The scientific community is in danger of overstepping (or may have already breached) its ethical responsibilities in a rush to study and understand the mysteries of the brain via experimentation with artificially grown substitutes, researchers warn.
But while these lab-grown analogues grown from stem cells aren't technically considered human or animal organs, they're becoming functionally close enough to warrant serious ethical concerns – if not an outright ban on their use, according to some neuroscientists.
In a presentation this week at the world's largest gathering of neuroscientists, a team led by researchers from the Green Neuroscience Laboratory in San Diego made the case for why there is an "urgent need" for scientists to develop a framework of criteria that stipulates what 'sentience' is, so that future research using mini-brains and stem cell cultures can be bound by a developed set of ethical rules.

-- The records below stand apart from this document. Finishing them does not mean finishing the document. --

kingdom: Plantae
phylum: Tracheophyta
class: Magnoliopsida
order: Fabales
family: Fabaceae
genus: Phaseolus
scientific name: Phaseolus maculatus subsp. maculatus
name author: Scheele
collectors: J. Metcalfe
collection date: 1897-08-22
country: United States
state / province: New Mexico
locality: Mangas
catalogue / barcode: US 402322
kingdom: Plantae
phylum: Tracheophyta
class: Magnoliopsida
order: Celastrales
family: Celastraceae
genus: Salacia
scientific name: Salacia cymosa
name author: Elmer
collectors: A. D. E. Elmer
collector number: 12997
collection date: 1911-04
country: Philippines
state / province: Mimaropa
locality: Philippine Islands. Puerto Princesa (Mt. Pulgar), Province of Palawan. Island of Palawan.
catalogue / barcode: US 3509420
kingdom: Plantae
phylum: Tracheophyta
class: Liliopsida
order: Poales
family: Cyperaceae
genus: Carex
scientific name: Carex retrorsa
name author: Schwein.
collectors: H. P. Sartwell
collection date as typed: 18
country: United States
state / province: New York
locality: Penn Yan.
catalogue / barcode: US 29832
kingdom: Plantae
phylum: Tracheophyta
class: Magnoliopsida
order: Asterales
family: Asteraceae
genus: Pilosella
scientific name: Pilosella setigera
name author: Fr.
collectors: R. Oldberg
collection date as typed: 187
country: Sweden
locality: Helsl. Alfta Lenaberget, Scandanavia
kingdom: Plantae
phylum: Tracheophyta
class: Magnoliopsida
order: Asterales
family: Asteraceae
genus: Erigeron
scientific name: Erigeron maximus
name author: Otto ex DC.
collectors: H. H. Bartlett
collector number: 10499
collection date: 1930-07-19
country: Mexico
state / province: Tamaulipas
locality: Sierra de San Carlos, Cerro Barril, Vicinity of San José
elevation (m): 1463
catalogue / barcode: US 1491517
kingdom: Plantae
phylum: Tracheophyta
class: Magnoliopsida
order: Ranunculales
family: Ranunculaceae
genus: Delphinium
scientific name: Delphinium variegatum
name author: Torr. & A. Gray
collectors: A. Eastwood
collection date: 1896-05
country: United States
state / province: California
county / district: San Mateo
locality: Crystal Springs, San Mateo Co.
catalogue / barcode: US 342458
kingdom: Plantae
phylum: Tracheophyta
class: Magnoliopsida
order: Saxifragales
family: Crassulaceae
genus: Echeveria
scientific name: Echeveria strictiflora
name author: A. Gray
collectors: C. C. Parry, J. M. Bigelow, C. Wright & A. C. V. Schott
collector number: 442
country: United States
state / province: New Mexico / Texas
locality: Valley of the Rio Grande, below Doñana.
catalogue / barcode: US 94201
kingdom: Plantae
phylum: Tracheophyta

"The compositional and causal features in these cultures are – by design – often very similar to naturally occurring neural substrates," the team explains in their abstract.
"Recent developments in organoid research also entail that the anatomical substrates are now approaching local network organisation and larger structures found in sentient animals."
There's a lot of evidence to support this. In recent years, scientists have promoted mini-brains as an economical and practical alternative to animal testing, and advancements in nurturing stem cells are helping scientists figure out how to mimic the complex neural subtypes of human brain tissue.
Mini-brains grown in dishes have enabled researchers to probe the differences between humans and chimpanzees, and the rapid pace with which the field is evolving is almost scary.
In March, scientists grew a mini-brain – said to be roughly analogous in complexity to a human foetal brain at 12 to 13 weeks – and, in the context of their model experiment, it spontaneously connected itself to a nearby spinal cord and muscle tissue.
A few months later, in a separate experiment, researchers detected electrical activity exhibited by organoids that looked startlingly similar to human brain waves.
While the scientific teams behind these incredible accomplishments are usually quick to observe that the organoids we're capable of developing today are far removed from showing the neural sophistication of human and animal brains, Ohayon and his team's computational models suggest we're getting awfully close to growing sentient brains in a dish.
"Current organoid research is perilously close to crossing this ethical Rubicon and may have already done so," the researchers explain.
"Despite the field's perception that the complexity and diversity of cellular elements in vivo remains unmatched by today's organoids, current cultures are already isomorphic to sentient brain structure and activity in critical domains and so may be capable of supporting sentient activity and behaviour."
The Green Neuroscience Laboratory is run by Elan Ohayon and Ann Lam, two neuroscientists who have outlined a "Roadmap to a New Neuroscience": a set of core ethical principles for their research, designed to exclude "toxic methodologies", animal experimentation, and methods that otherwise infringe an individual's rights, privacy, and autonomy.
From their viewpoint, the state of sophistication in current mini-brain research means we should be affording the same kinds of protections to primitive organoids that might be just complex enough to have thoughts and sensations.
"If there's even a possibility of the organoid being sentient, we could be crossing that line," Ohayon told The Guardian.
"We don't want people doing research where there is potential for something to suffer."
The Green team aren't the only scientists with such qualms. In a study published this month, neuroscientists from the University of Pennsylvania argued why the field needs guidelines that don't currently exist – especially in the context of experiments where lab-grown organoids are transplanted into animal host bodies.
"The field is developing quickly, and as we continue down this path, researchers need to contribute to the creation of ethical guidelines grounded in scientific principles that define how to approach their use before and after transplantation in animals," says neurosurgeon Isaac Chen.
"While today's brain organoids and brain organoid hosts do not come close to reaching any level of self-awareness, there is wisdom in understanding the relevant ethical considerations in order to avoid potential pitfalls that may arise as this technology advances."
The research was presented at Neuroscience 2019, the annual meeting of the Society for Neuroscience, held in Chicago this week.